我有以下XML结构:
<?xml version="1.0" encoding="UTF-8"?>
<globalRequesteeDepartment>
<listItems>
<description type="varchar">HstnOperations</description>
<indexValue type="varchar">JOB COST COORDNTR</indexValue>
</listItems>
<listItems>
<description type="varchar">HstnOperations</description>
<indexValue type="varchar">ENGINEERING COORD</indexValue>
</listItems>
<listItems>
<description type="varchar">HstnOperations</description>
<indexValue type="varchar">OPERATIONS COORDINAT</indexValue>
</listItems>
<listItems>
<description type="varchar">HstnSafety</description>
<indexValue type="varchar">WC COORDINATOR</indexValue>
</listItems>
<listItems>
<description type="varchar">HstnSafety</description>
<indexValue type="varchar">SAFETY DIRECTOR</indexValue>
</listItems>
<listItems>
<description type="varchar">HstnSafety</description>
<indexValue type="varchar">SAFETY SPECIALIST IV</indexValue>
</listItems>
<listItems>
<description type="varchar">HstnEquipment</description>
<indexValue type="varchar">EQUIP MANAGER</indexValue>
</listItems>
<listItems>
<description type="varchar">HstnAccounting</description>
<indexValue type="varchar">CONTROLLER</indexValue>
</listItems>
<listItems>
<description type="varchar">HstnAccounting</description>
<indexValue type="varchar">SR ACCOUNTANT</indexValue>
</listItems>
<listItems>
<description type="varchar">HstnAccounting</description>
<indexValue type="varchar">FINANCIAL ANALYST</indexValue>
</listItems>
</globalRequesteeDepartment>
有可能以及如何使用XSLT获取以下所需的XML输出:
<globalRequesteeDepartment>
<HstnOperations>
<indexValue>JOB COST COORDNTR</indexValue>
<indexValue>ENGINEERING COORD</indexValue>
<indexValue>OPERATIONS COORDINAT</indexValue>
</HstnOperations>
<HstnSafety>
<indexValue>WC COORDINATOR</indexValue>
<indexValue>SAFETY DIRECTOR</indexValue>
<indexValue>SAFETY SPECIALIST IV</indexValue>
</HstnSafety>
<HstnEquipment>
<indexValue>EQUIP MANAGER</indexValue>
</HstnEquipment>
<HstnAccounting>
<indexValue>CONTROLLER</indexValue>
<indexValue>SR ACCOUNTANT</indexValue>
<indexValue>FINANCIAL ANALYST</indexValue>
</HstnAccounting>
</globalRequesteeDepartment>
总结:每个“listItems”都有一个“indexValue”与“description”的联系。我希望能够将每个“描述”值作为自己的元素,但没有重复。然后,每个“listItems”的“indexValue”应该是匹配“description”元素的子元素。

数据行

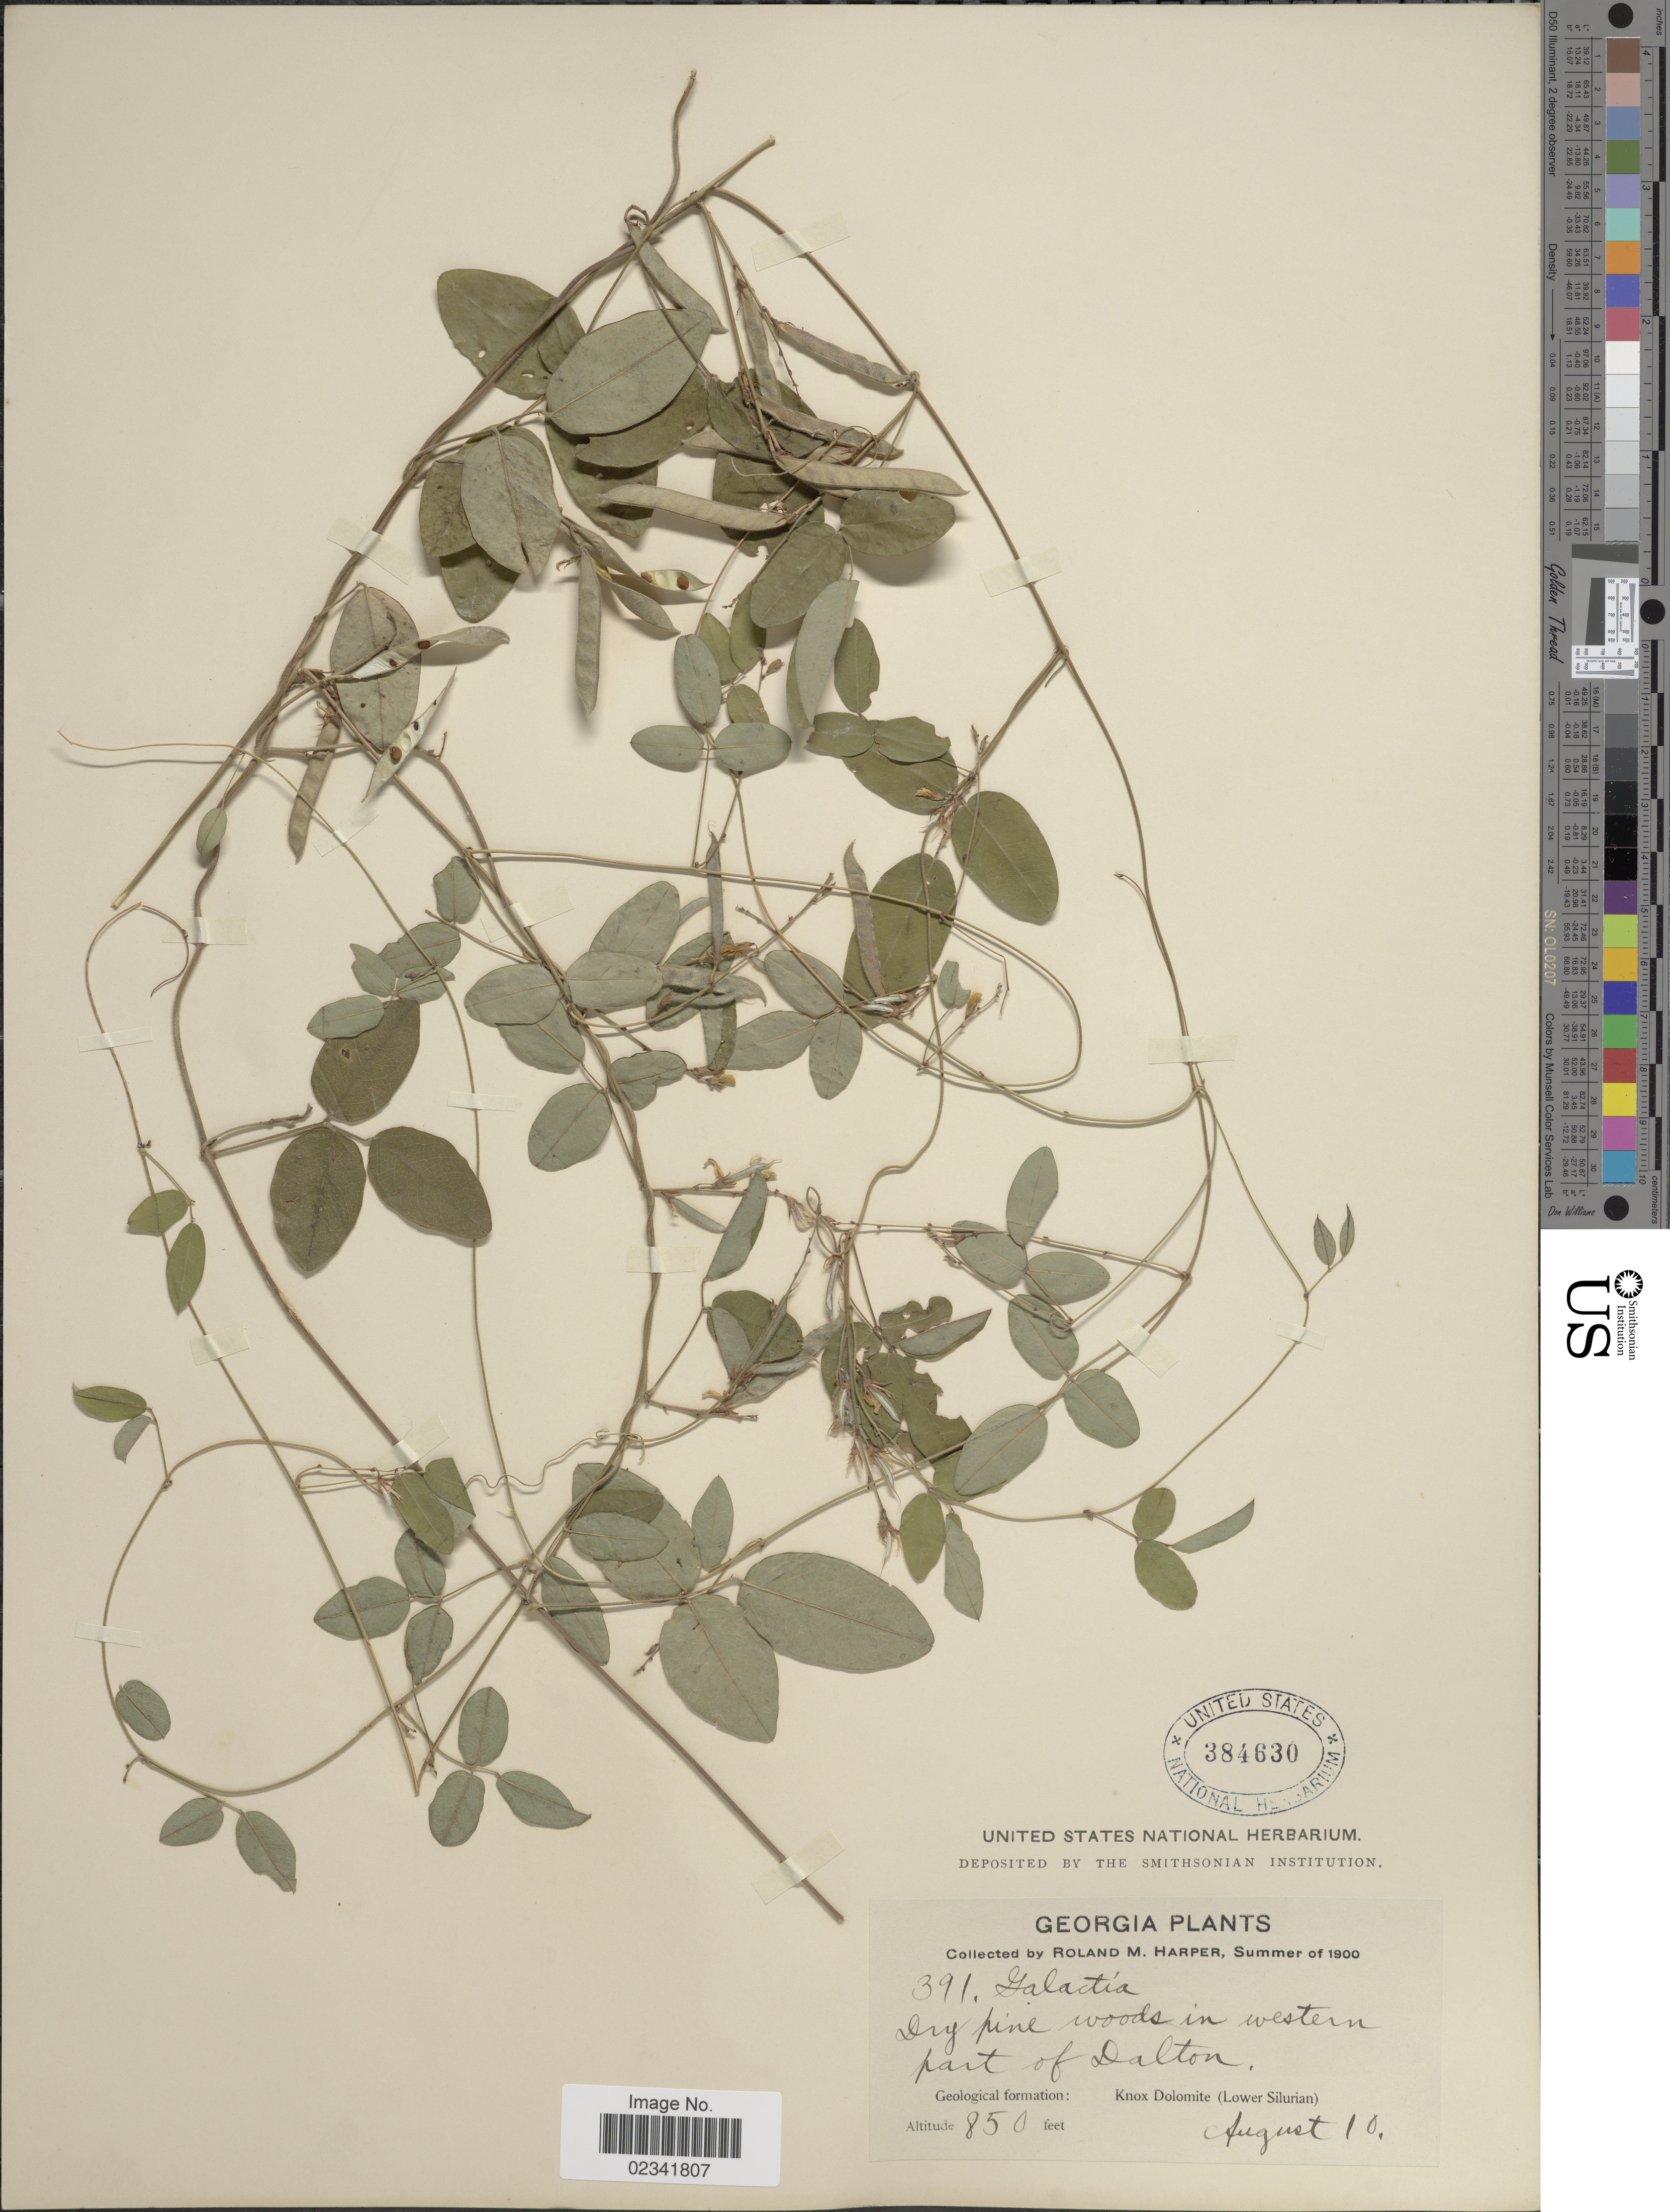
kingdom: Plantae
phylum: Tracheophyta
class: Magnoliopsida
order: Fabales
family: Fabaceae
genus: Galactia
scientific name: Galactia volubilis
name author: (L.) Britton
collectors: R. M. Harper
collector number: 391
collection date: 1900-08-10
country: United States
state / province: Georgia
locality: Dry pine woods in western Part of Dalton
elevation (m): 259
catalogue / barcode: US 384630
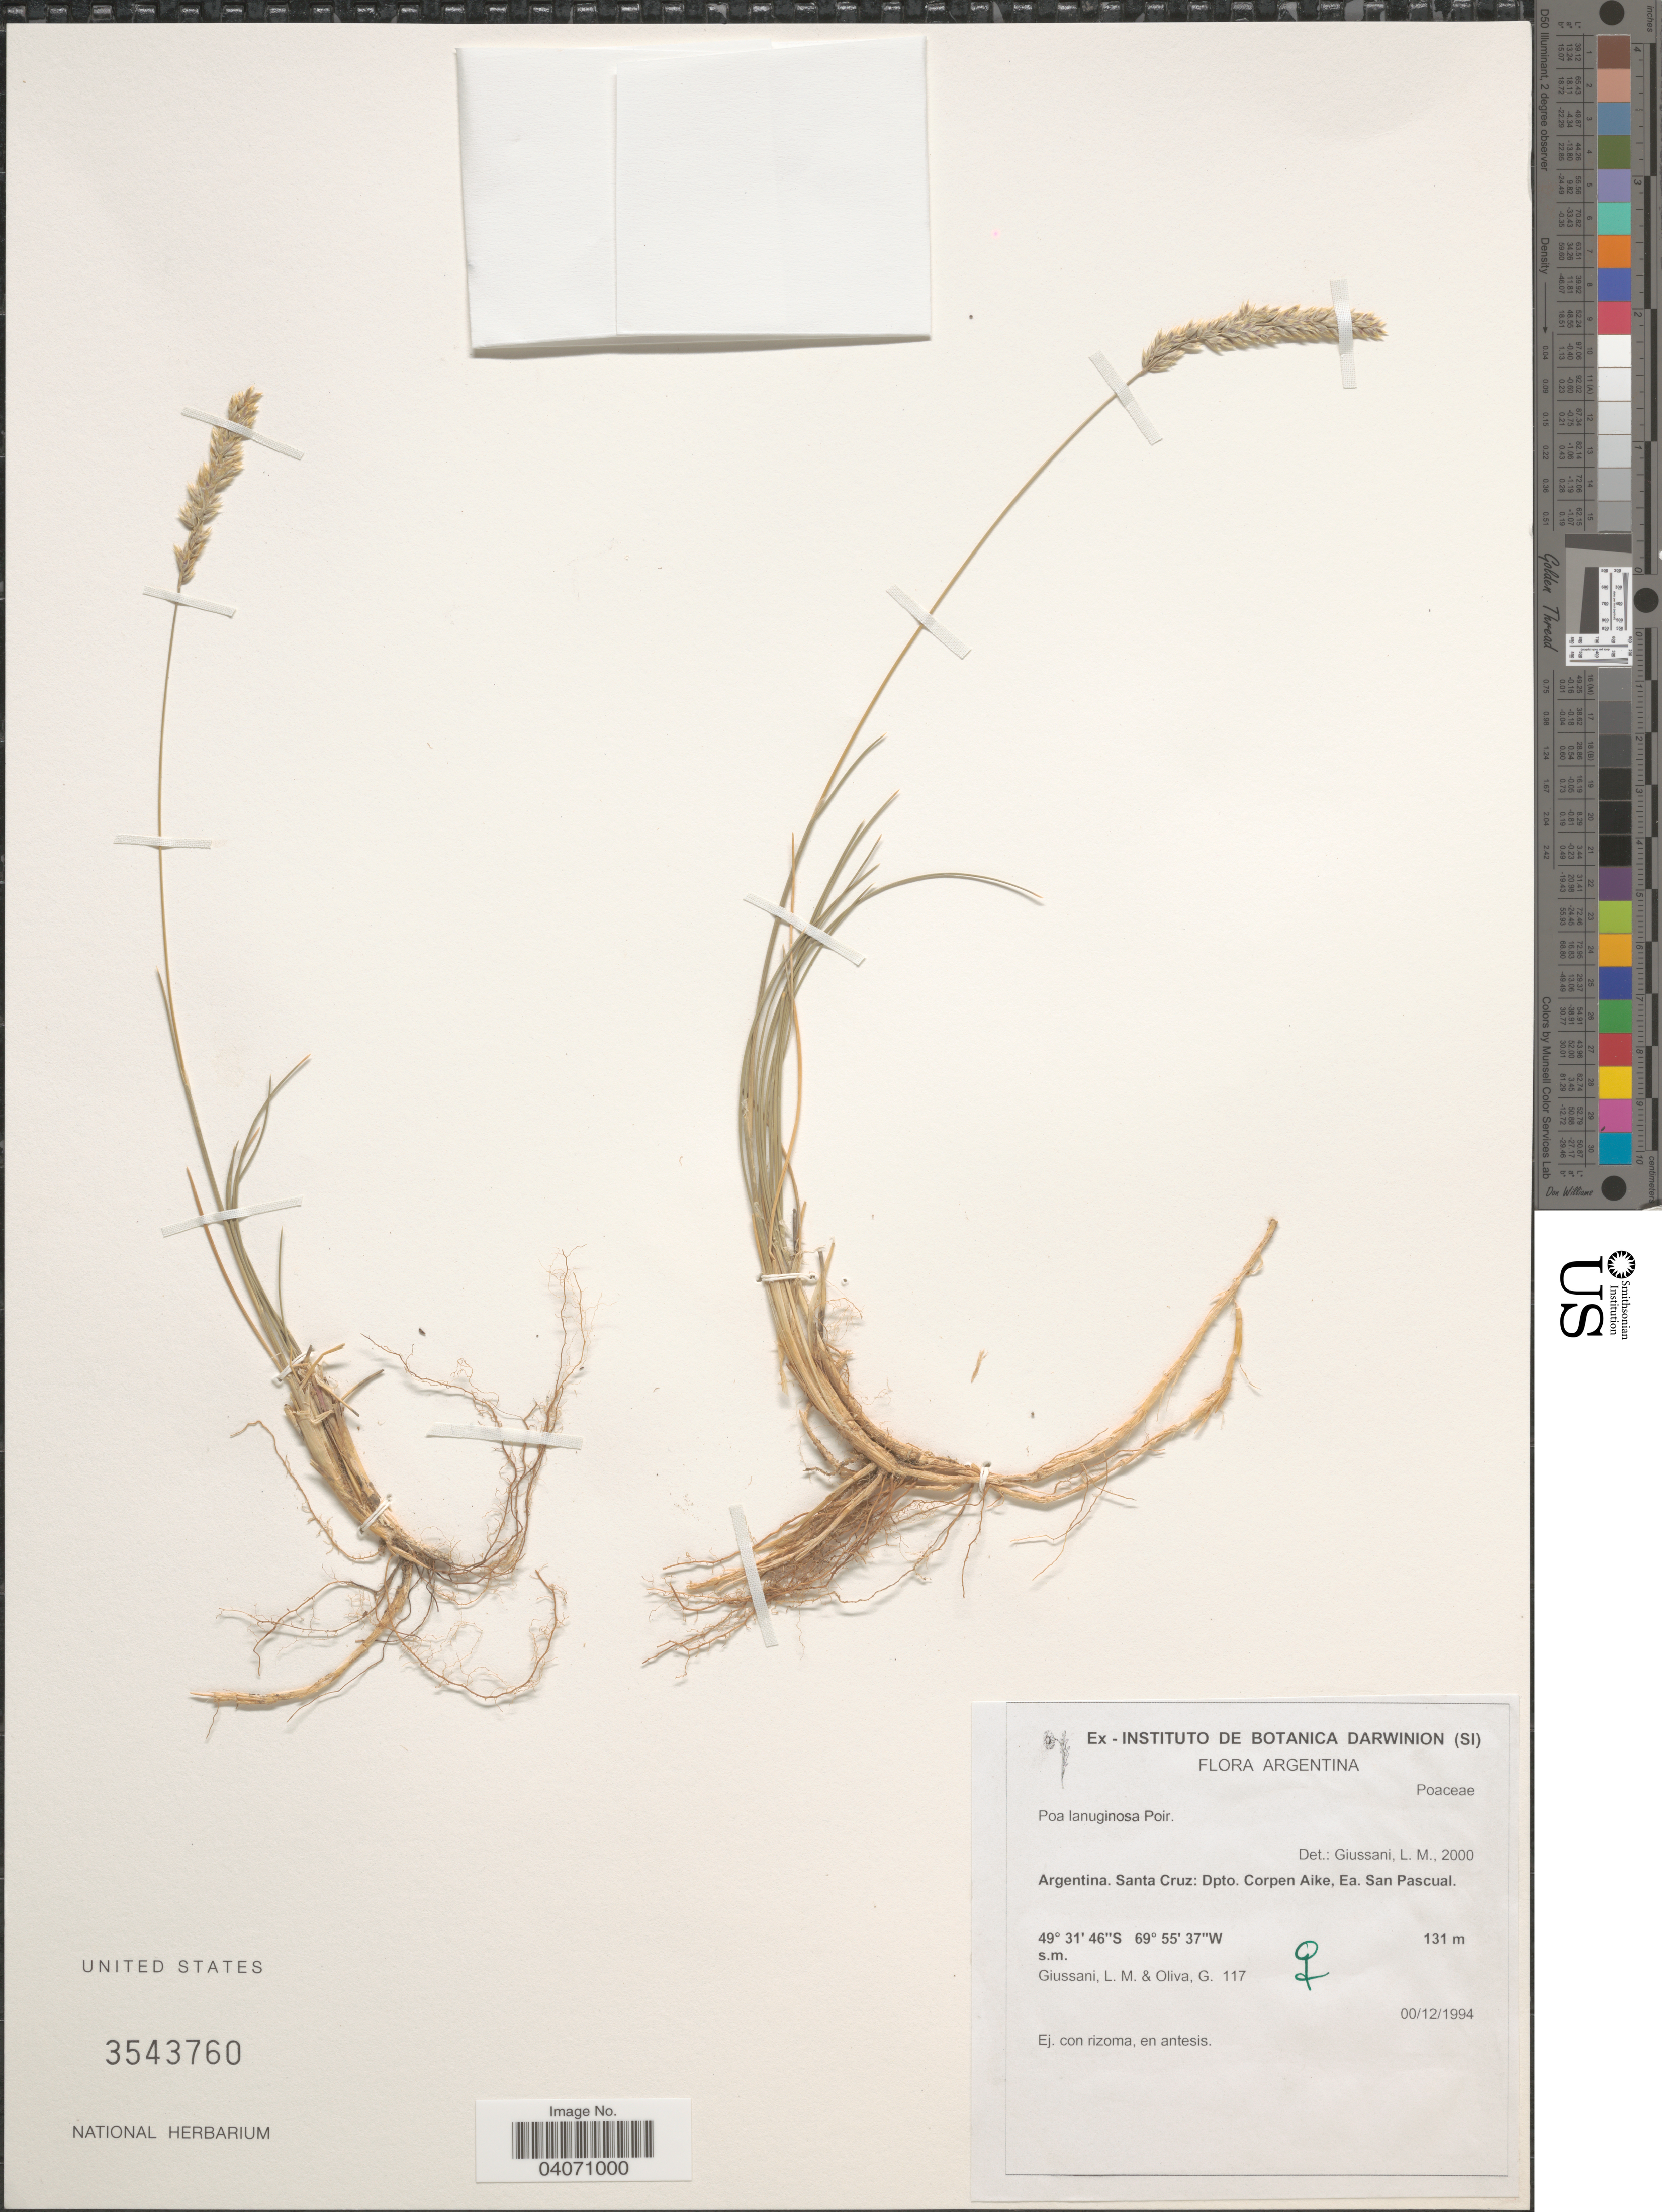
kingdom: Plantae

待办任务
1. 根据正文中的原始XML,indexValue为“CONTROLLER”的那一项,其description值是什么?
2. 请复写数据行中从含有“genus: Galactia”的那一行起到数据行末尾的所有行,首尾两行都包括在内,图片不要写进答案。

逐题解答
1. HstnAccounting

2.
genus: Galactia
scientific name: Galactia volubilis
name author: (L.) Britton
collectors: R. M. Harper
collector number: 391
collection date: 1900-08-10
country: United States
state / province: Georgia
locality: Dry pine woods in western Part of Dalton
elevation (m): 259
catalogue / barcode: US 384630
kingdom: Plantae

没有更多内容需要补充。